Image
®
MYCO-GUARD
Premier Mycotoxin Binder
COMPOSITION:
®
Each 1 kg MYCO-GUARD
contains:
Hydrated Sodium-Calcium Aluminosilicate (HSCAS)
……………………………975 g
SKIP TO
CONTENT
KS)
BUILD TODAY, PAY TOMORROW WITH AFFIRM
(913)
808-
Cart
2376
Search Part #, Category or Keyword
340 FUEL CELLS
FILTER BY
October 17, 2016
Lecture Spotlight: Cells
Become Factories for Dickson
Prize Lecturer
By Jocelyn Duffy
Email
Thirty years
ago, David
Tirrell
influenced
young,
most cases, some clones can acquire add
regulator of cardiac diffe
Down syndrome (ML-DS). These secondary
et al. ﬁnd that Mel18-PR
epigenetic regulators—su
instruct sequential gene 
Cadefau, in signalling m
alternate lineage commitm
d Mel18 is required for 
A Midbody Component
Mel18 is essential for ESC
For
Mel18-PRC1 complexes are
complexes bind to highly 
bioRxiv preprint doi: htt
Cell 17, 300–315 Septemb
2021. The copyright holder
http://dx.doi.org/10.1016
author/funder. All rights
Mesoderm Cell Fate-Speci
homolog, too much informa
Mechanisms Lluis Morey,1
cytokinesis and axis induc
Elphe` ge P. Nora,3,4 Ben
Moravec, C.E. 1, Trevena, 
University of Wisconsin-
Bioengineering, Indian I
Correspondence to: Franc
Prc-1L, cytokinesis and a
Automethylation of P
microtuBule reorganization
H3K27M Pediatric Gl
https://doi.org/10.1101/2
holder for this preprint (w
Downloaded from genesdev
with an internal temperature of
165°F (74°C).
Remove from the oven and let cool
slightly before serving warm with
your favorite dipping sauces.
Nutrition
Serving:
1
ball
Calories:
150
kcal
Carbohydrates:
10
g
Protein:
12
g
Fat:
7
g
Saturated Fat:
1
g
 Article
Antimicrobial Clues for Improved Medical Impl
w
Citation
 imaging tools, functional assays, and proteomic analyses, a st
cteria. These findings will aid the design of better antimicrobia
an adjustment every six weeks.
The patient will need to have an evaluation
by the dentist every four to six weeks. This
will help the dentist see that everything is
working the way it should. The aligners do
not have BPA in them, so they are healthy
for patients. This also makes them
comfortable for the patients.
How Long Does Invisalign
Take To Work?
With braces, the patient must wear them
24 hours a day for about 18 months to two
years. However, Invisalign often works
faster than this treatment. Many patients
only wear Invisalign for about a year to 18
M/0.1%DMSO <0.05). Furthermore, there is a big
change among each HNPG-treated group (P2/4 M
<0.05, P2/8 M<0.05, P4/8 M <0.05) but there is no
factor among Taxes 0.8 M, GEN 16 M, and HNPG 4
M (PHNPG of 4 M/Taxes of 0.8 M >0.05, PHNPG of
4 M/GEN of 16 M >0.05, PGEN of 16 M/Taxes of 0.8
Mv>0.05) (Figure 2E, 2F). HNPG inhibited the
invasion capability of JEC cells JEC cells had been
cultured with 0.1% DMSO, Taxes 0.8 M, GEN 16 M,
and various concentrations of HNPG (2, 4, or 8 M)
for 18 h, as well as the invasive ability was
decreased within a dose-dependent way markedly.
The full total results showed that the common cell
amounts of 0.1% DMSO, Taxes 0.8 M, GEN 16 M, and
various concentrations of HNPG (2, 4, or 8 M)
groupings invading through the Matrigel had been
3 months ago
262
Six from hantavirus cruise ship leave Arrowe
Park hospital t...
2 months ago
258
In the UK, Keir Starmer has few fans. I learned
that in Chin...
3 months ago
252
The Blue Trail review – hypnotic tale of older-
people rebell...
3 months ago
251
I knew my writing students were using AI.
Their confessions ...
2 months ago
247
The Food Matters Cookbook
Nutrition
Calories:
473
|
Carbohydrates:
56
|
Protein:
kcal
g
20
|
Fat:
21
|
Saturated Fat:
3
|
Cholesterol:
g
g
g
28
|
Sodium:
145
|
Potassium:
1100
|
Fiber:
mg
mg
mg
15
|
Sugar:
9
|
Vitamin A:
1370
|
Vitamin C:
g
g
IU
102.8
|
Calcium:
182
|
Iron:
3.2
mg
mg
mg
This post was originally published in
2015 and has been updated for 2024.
____
*What you should do*:
The output should be exactly the lines above from the line containing "P. Nora,3,4 Ben" to the line containing "holder for this preprint (w", inclusive, with no other lines.

*Task result*:
Elphe` ge P. Nora,3,4 Ben
Moravec, C.E. 1, Trevena, 
University of Wisconsin-
Bioengineering, Indian I
Correspondence to: Franc
Prc-1L, cytokinesis and a
Automethylation of P
microtuBule reorganization
H3K27M Pediatric Gl
https://doi.org/10.1101/2
holder for this preprint (w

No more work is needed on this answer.